Tuesday, July 13, 2010

On Kids’ Curiosity by Vicki Stieha

I’ve been on vacation, tucked away in a little corner of the lake region in South Dakota where my husband’s family has a couple lake cabins where we all converge and reconnect each summer.  One of my children, Ethan, is here along with his cousins, Adam and Gavin.  Last night they were lighting sparklers around the fire pit as we adults looked on.  I listened with fascination to their active experimentation with the sparklers.  Part of their conversation went something like this:

Ethan: What happens if you light it from the bottom end?
Adam: it burns up.
Ethan: What if you light it from the middle?
Adam: It goes both ways
[The boys try lighting it from the middle and watch what happens]
Adam: It breaks in the middle [laughing as he watches the curled end fall to the ground].

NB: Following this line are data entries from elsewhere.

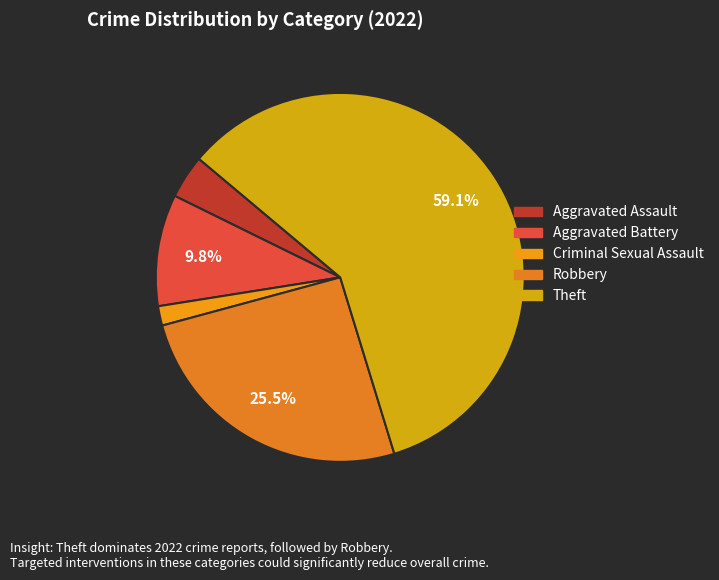

Count the number of slices in the pie.

5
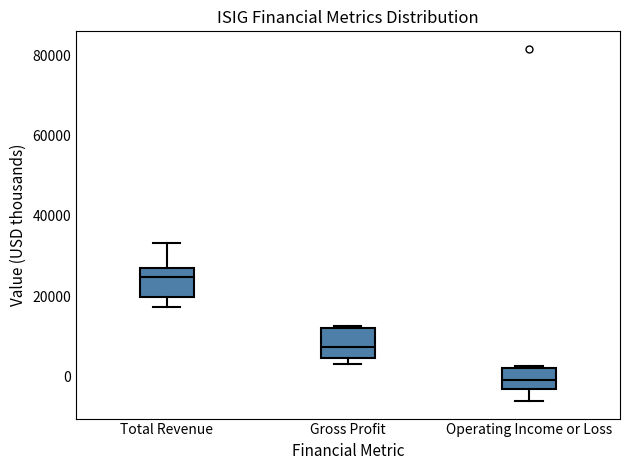

Which box's median line is the highest?

Total Revenue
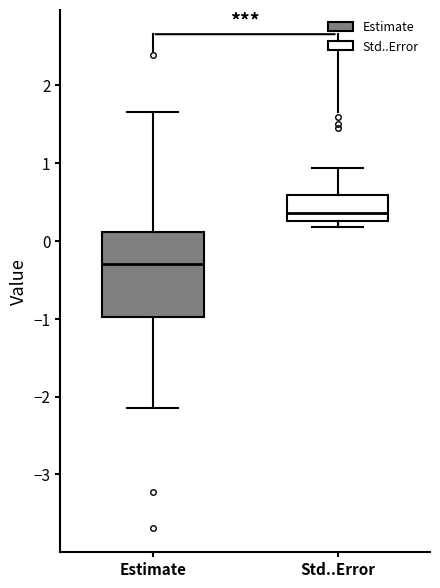

Where does the upper whisker of the box for Std..Error end on the y-axis? The values are not printed on the chart, so give them approximately, as read against the axis.

0.9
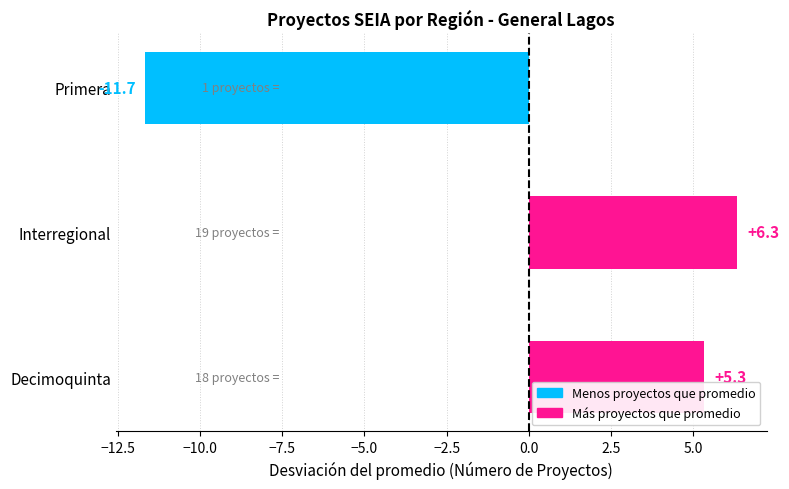

What is the approximate value at Decimoquinta?

5.3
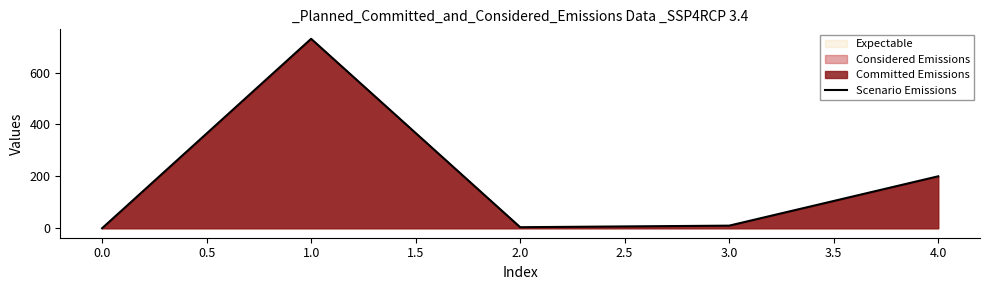

Reading left to right, what are all the values shown in this chart?

0.0	730.0	4.0	10.0	200.2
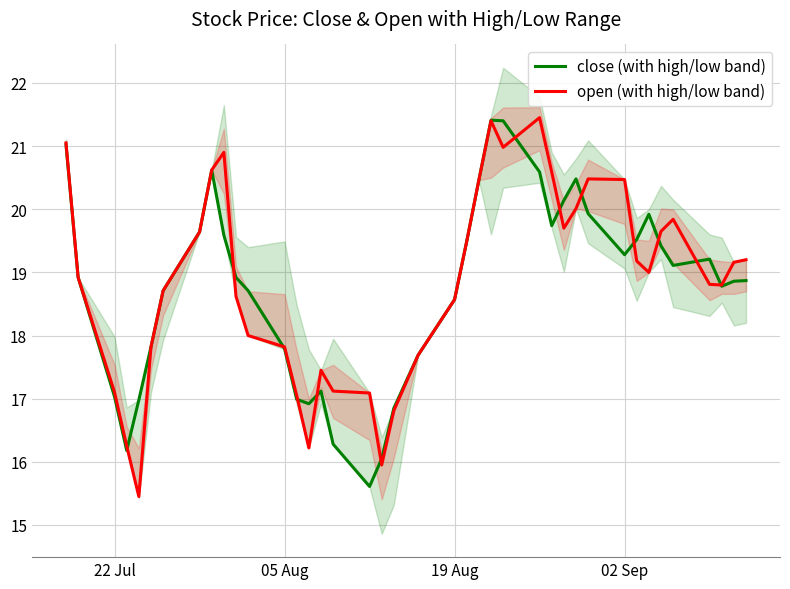

True or false: close (with high/low band) has a value of 9.9 at 22 Jul.

False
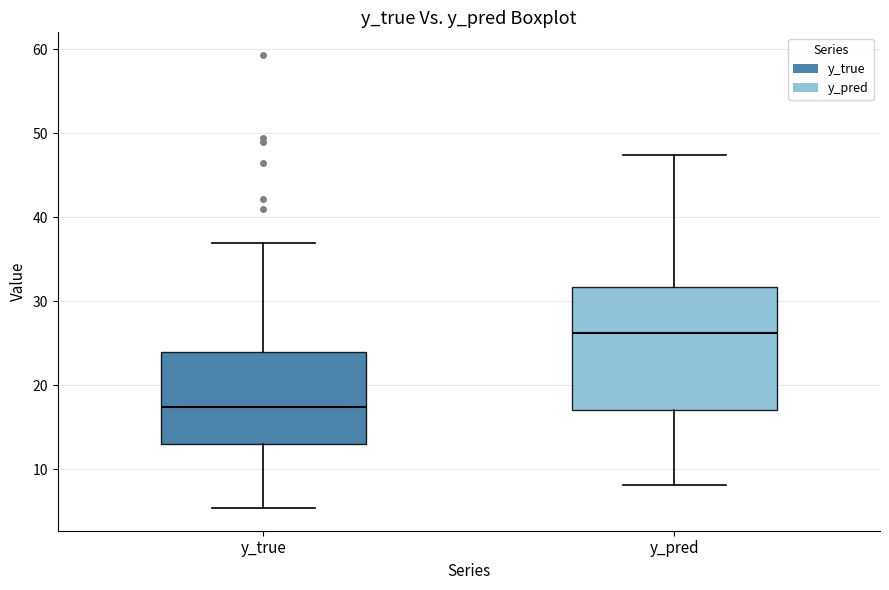

Reading left to right, read every box against the y-axis: the position of its median line, the range the box covers, and the ends of its whiskers. The values are not printed on the chart, so give them approximately, as read against the axis.

y_true: median 17, box 13 to 24, whiskers 5 to 37
y_pred: median 26, box 17 to 32, whiskers 8 to 47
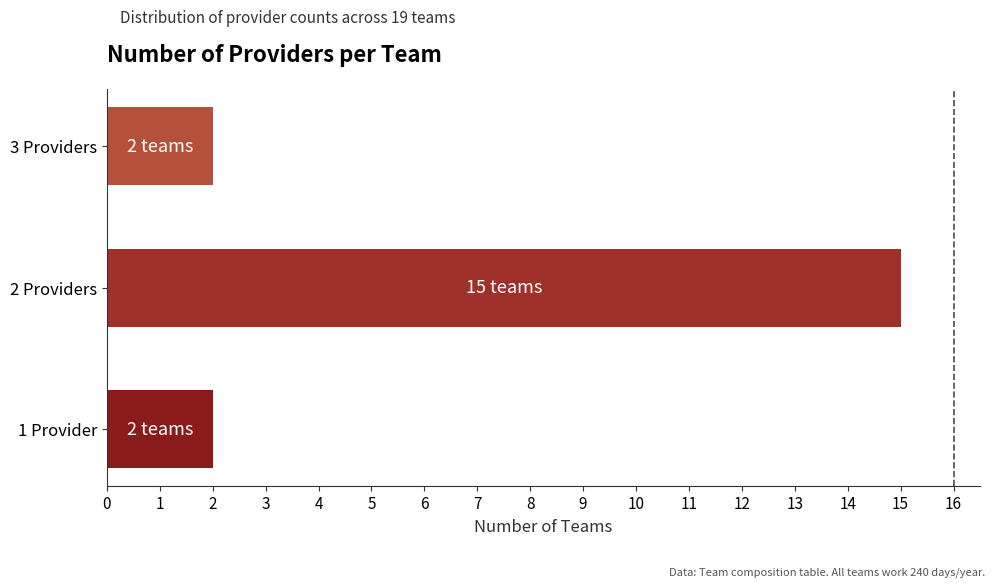

Are the bars grouped side by side (vs. stacked)?

No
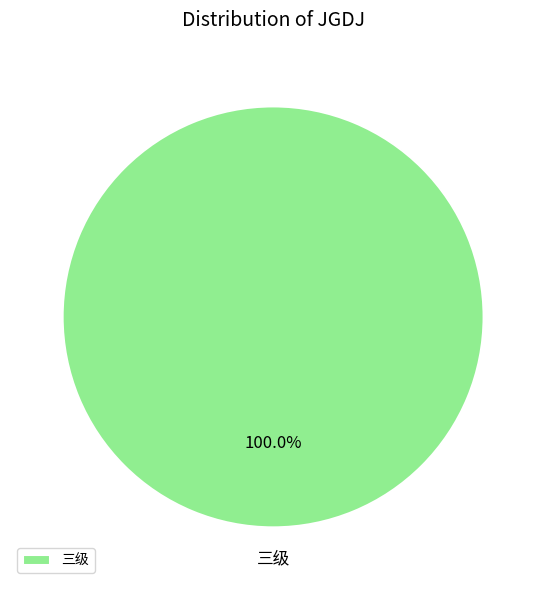

What percentage is the 三级 slice, to the nearest percent?

100%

The boys, both 15, were deeply engaged in this brief scientific inquiry. They were posing questions, devising ways to examine their questions, and acting on them. They were finding answers to their questions through their direct interaction with the “thing” itself. They were active learners and they didn’t need me or any other “teacher” to help them define what they should look for in their exploration.  My role was only to give them access—to the sparklers and to the fire pit in this case.

I was thinking about this scene as I was running this morning.  It seemed to me another example of the ways that being both an insider and an outsider to their action helped me to draw more meaning from it.  Obviously my “insider” status as mother and aunt gave me access to the boys’ conversation.  My “outsider” status (my educational researcher-self) was drawing meaning beyond the experience itself. It reminds me of John Dewey’s still clarion calls for education in which children encounter learning by interacting with the objects of their fascination.  It reminds me that learners themselves have “burning” (ok, pun intended) questions that they will explore if they are given an opportunity to do so.  Luckily for me, they were also willing to let me share this scenario with you. 

I would love to hear about the questions that other teachers have as they sit back and watch the wondering of others? What ideas do their questions generate for you?